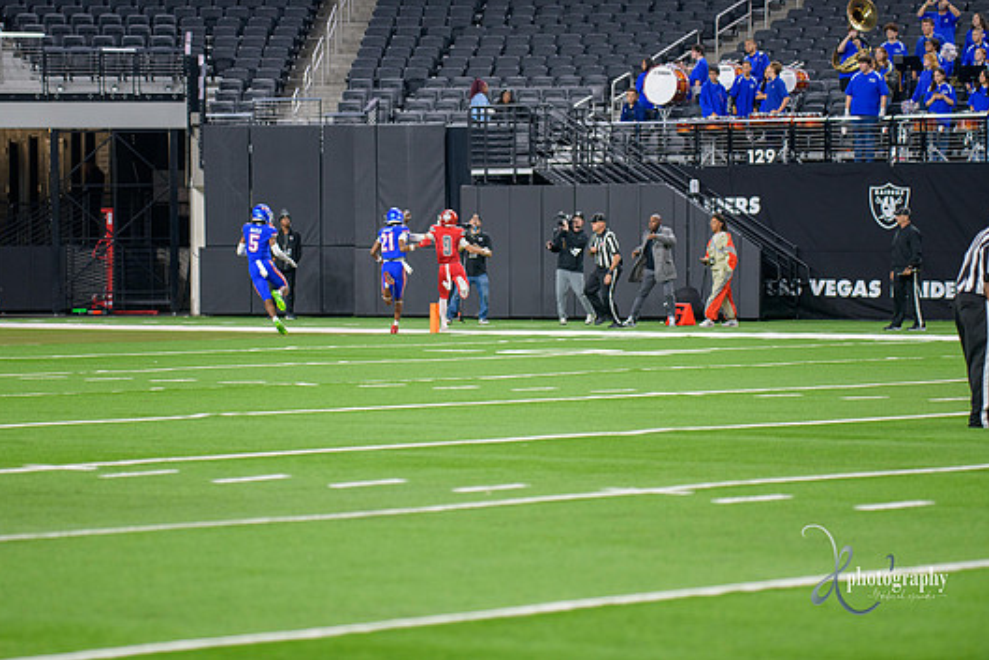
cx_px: 460
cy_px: 300
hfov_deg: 12.1
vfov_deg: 8.1
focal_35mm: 170
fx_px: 4671
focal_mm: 155
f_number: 2.8
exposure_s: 1/400
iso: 1000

[ASSIGNMENT]:
Your answer must be the records exactly as they stand, with no pictures in it.

[SOLUTION FOR THIS TASK]:
cx_px: 460
cy_px: 300
hfov_deg: 12.1
vfov_deg: 8.1
focal_35mm: 170
fx_px: 4671
focal_mm: 155
f_number: 2.8
exposure_s: 1/400
iso: 1000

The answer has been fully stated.